Top of Raw data

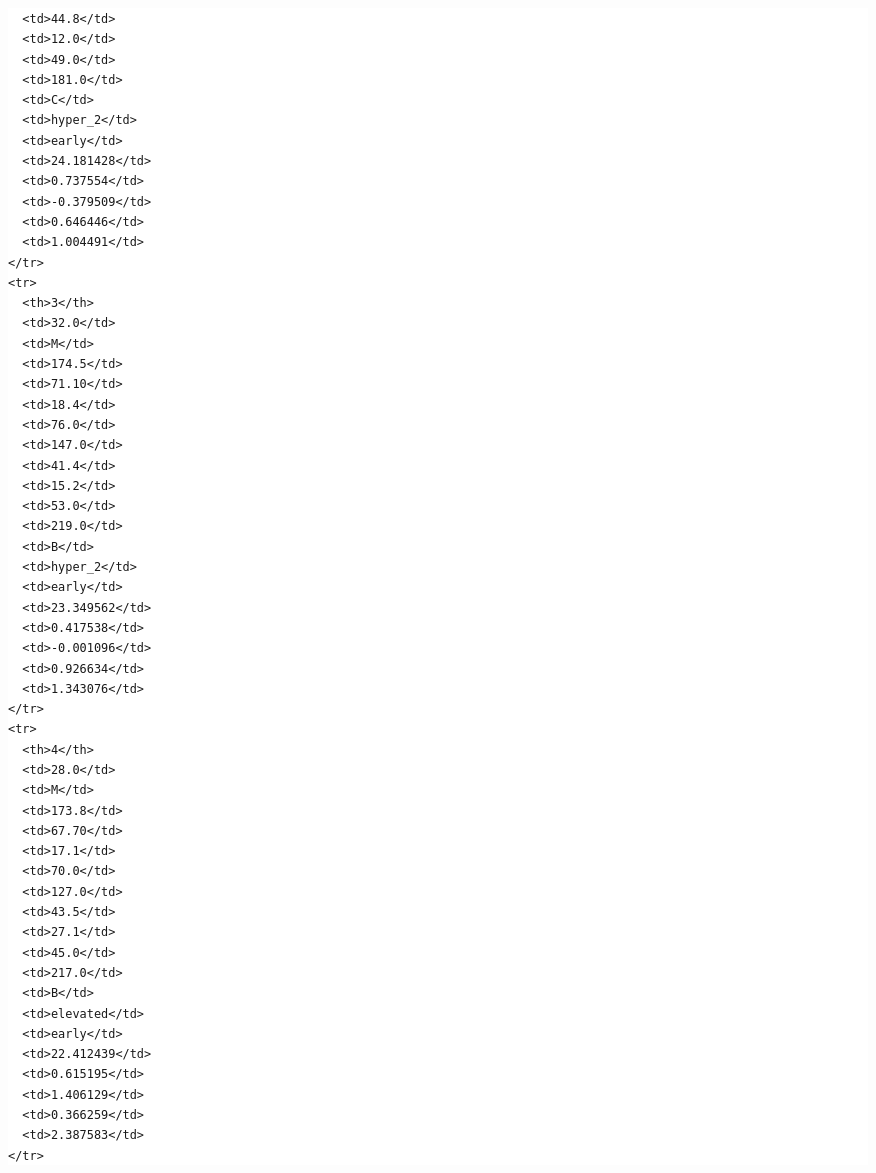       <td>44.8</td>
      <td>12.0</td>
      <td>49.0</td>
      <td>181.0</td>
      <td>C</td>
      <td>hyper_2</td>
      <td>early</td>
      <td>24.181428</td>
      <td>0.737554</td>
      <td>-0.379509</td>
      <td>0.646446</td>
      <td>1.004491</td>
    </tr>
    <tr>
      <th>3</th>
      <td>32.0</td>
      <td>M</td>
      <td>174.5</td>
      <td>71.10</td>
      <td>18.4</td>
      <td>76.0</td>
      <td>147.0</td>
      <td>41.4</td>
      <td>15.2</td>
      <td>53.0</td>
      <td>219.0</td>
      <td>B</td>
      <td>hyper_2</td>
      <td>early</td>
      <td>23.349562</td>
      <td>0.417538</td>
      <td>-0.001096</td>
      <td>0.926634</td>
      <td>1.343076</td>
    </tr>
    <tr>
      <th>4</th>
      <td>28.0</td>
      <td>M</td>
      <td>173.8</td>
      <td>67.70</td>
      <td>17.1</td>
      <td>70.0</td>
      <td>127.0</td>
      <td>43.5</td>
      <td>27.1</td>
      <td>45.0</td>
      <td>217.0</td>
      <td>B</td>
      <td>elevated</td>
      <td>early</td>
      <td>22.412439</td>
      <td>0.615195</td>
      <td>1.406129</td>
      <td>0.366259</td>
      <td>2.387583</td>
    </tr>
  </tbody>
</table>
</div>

Bottom of Raw data

Action item:
Please retype the listing above word for word, skipping each picture.

Reply to the exercise:
       <td>44.8</td>
      <td>12.0</td>
      <td>49.0</td>
      <td>181.0</td>
      <td>C</td>
      <td>hyper_2</td>
      <td>early</td>
      <td>24.181428</td>
      <td>0.737554</td>
      <td>-0.379509</td>
      <td>0.646446</td>
      <td>1.004491</td>
    </tr>
    <tr>
      <th>3</th>
      <td>32.0</td>
      <td>M</td>
      <td>174.5</td>
      <td>71.10</td>
      <td>18.4</td>
      <td>76.0</td>
      <td>147.0</td>
      <td>41.4</td>
      <td>15.2</td>
      <td>53.0</td>
      <td>219.0</td>
      <td>B</td>
      <td>hyper_2</td>
      <td>early</td>
      <td>23.349562</td>
      <td>0.417538</td>
      <td>-0.001096</td>
      <td>0.926634</td>
      <td>1.343076</td>
    </tr>
    <tr>
      <th>4</th>
      <td>28.0</td>
      <td>M</td>
      <td>173.8</td>
      <td>67.70</td>
      <td>17.1</td>
      <td>70.0</td>
      <td>127.0</td>
      <td>43.5</td>
      <td>27.1</td>
      <td>45.0</td>
      <td>217.0</td>
      <td>B</td>
      <td>elevated</td>
      <td>early</td>
      <td>22.412439</td>
      <td>0.615195</td>
      <td>1.406129</td>
      <td>0.366259</td>
      <td>2.387583</td>
    </tr>
  </tbody>
</table>
</div>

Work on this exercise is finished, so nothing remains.